The problem of siloed data has persisted in the science community despite efforts over the last 15 years to identify the root causes (technical and organizational) and address them. However, an initiative that began at a meeting in 2014 resulted in the publication of a set of principles, called FAIR, in 2016 that seem to have been able to make progress.
The short version of the FAIR data principles is:
- Findable – can you locate a data asset as easily as you can a library book using the electronic card catalog?
- Accessible – if you know where the asset is, can you use a standard internet browser to navigate to a URL, download the asset and view it without requiring special software?
- Interoperable – does the data use standard terminologies and formats?
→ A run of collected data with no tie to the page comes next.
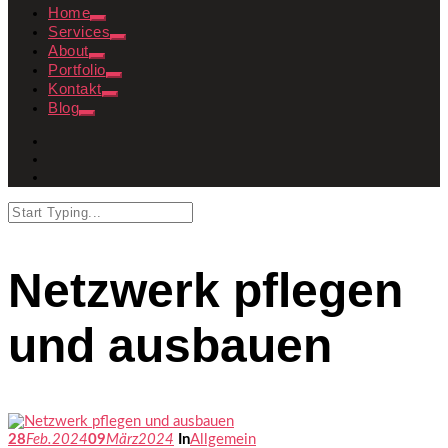
Home
Services
About
Portfolio
Kontakt
Blog
Netzwerk pflegen
und ausbauen
28
Feb.
2024
09
März
2024
In
Allgemein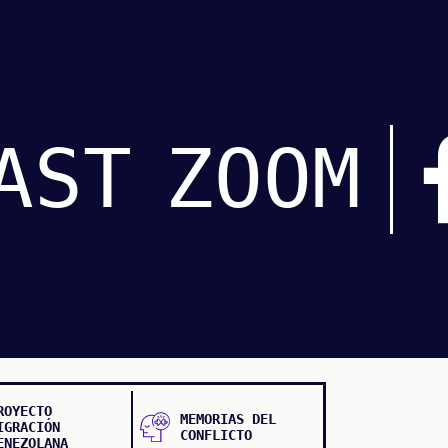
AST
ZOOM
ROYECTO
MEMORIAS DEL
IGRACIÓN
CONFLICTO
ENEZOLANA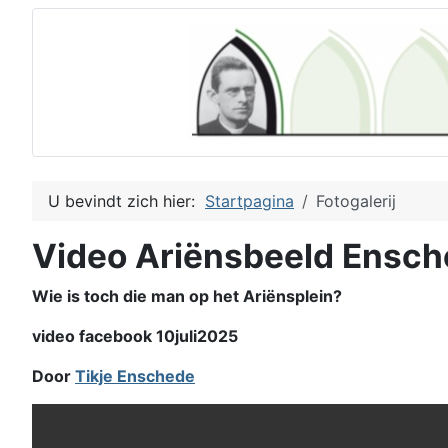
U bevindt zich hier:
Startpagina
Fotogalerij
Video Ariënsbeeld Ensc
Wie is toch die man op het Ariënsplein?
video facebook 10juli2025
Door
Tikje Enschede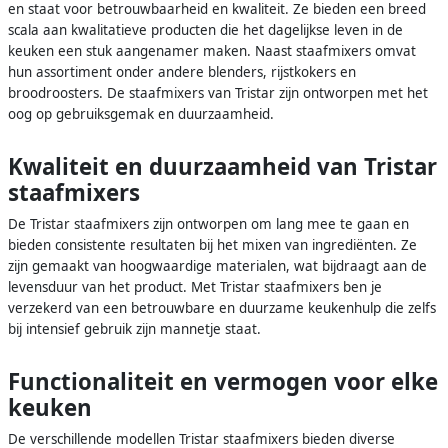
en staat voor betrouwbaarheid en kwaliteit. Ze bieden een breed
scala aan kwalitatieve producten die het dagelijkse leven in de
keuken een stuk aangenamer maken. Naast staafmixers omvat
hun assortiment onder andere blenders, rijstkokers en
broodroosters. De staafmixers van Tristar zijn ontworpen met het
oog op gebruiksgemak en duurzaamheid.
Kwaliteit en duurzaamheid van Tristar
staafmixers
De Tristar staafmixers zijn ontworpen om lang mee te gaan en
bieden consistente resultaten bij het mixen van ingrediënten. Ze
zijn gemaakt van hoogwaardige materialen, wat bijdraagt aan de
levensduur van het product. Met Tristar staafmixers ben je
verzekerd van een betrouwbare en duurzame keukenhulp die zelfs
bij intensief gebruik zijn mannetje staat.
Functionaliteit en vermogen voor elke
keuken
De verschillende modellen Tristar staafmixers bieden diverse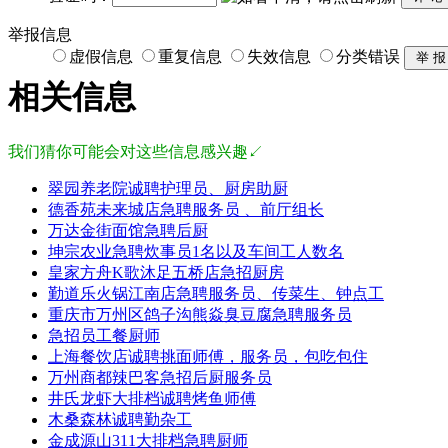
举报信息
虚假信息
重复信息
失效信息
分类错误
相关信息
我们猜你可能会对这些信息感兴趣↙
翠园养老院诚聘护理员、厨房助厨
德香苑未来城店急聘服务员 、前厅组长
万达金街面馆急聘后厨
坤宗农业急聘炊事员1名以及车间工人数名
皇家方舟K歌沐足五桥店急招厨房
勤道乐火锅江南店急聘服务员、传菜生、钟点工
重庆市万州区鸽子沟熊焱臭豆腐急聘服务员
急招员工餐厨师
上海餐饮店诚聘挑面师傅，服务员，包吃包住
万州商都辣巴客急招后厨服务员
井氏龙虾大排档诚聘烤鱼师傅
木桑森林诚聘勤杂工
金成源山311大排档急聘厨师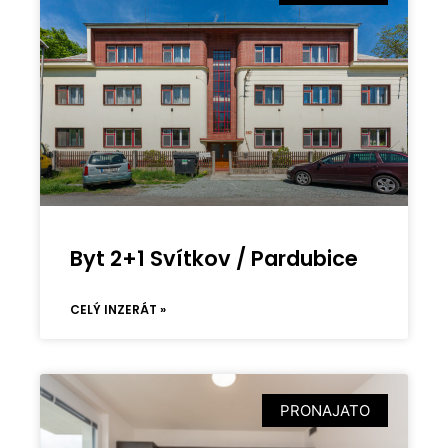
Byt 2+1 Svítkov / Pardubice
CELÝ INZERÁT »
PRONAJATO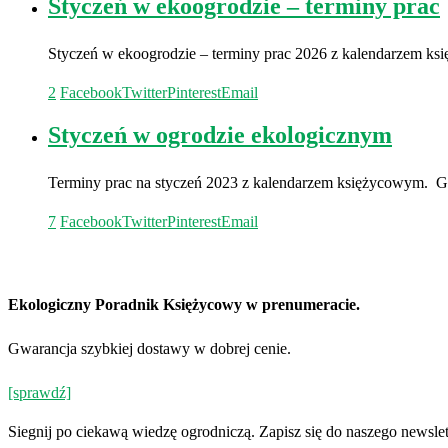
Styczeń w ekoogrodzie – terminy prac
Styczeń w ekoogrodzie – terminy prac 2026 z kalendarzem k
2
Facebook
Twitter
Pinterest
Email
Styczeń w ogrodzie ekologicznym
Terminy prac na styczeń 2023 z kalendarzem księżycowym. G
7
Facebook
Twitter
Pinterest
Email
Ekologiczny Poradnik Księżycowy w prenumeracie.
Gwarancja szybkiej dostawy w dobrej cenie.
[sprawdź]
Siegnij po ciekawą wiedzę ogrodniczą. Zapisz się do naszego newslet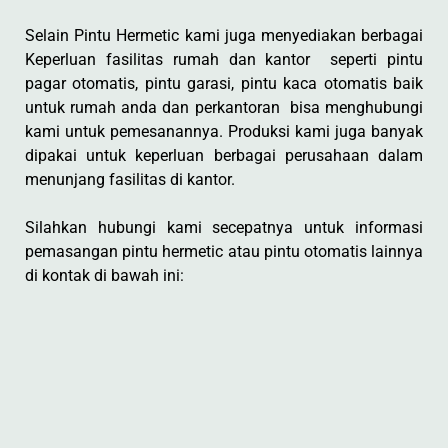
Selain Pintu Hermetic kami juga menyediakan berbagai
Keperluan fasilitas rumah dan kantor seperti pintu
pagar otomatis, pintu garasi, pintu kaca otomatis baik
untuk rumah anda dan perkantoran bisa menghubungi
kami untuk pemesanannya. Produksi kami juga banyak
dipakai untuk keperluan berbagai perusahaan dalam
menunjang fasilitas di kantor.
Silahkan hubungi kami secepatnya untuk informasi
pemasangan pintu hermetic atau pintu otomatis lainnya
di kontak di bawah ini:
- Reusable – if the previous answers are “Yes”, then this means that the data asset is reusable
These four “pillars” are expanded to 15 FAIR data principles and 14 metrics along with some examples that you can find here.
Rich metadata (data describing data) is a key aspect of “FAIRifying” data. For instance, in order for data to be Findable, it is not enough to simply locate the data asset– metadata about the asset should describe the context, quality and characteristics of the data. It is important to know something about the quality of the data (completeness, when last updated, what formats used), how the data asset was created (if the dataset was the result of data integration, what were the original sources?) and perhaps who the owner is in case one has any questions about the data. The metadata can then be stored in a data catalog to inform users in their search for data.
The Role of Tamr in FAIRification
Tamr Unify can capture information about the input data sources as part of the ingestion process for upstream provenance.
Tamr also has metadata available about its own internal processes:
- Schema mapping from input data sources to the target schema
- Any transformations applied to the data to create the unified dataset
For data quality:
- Data profile and quality measures of the unified dataset key attributes such as percentage null, most frequent values, maximum, minimum
- Statistics about Mastered data, such as the percentage of labeled pairs, and Tamr’s Precision, Recall & Accuracy
Statistics about Classified data, such as average confidence, total verified records, percentage verified records
For data description:
- Upon ingestion of input data sources, the characteristics of those sources, such as curator, last time updated, and terminologies and standards used, can be made part of the input dataset metadata
The output dataset from Tamr Unify is placed in the data repository as a data asset and the metadata is captured and made available to a data catalog for ingestion. This metadata is exactly what is needed to FAIRify the data asset and “facilitate knowledge discovery by assisting humans and machines in their discovery of, access to, integration and analysis of, task-appropriate…data and their associated algorithms and workflows.” As you can see, all kinds of data can be FAIRified, not just life science data but mastered vendor lists, classified spare parts and mastered customer lists.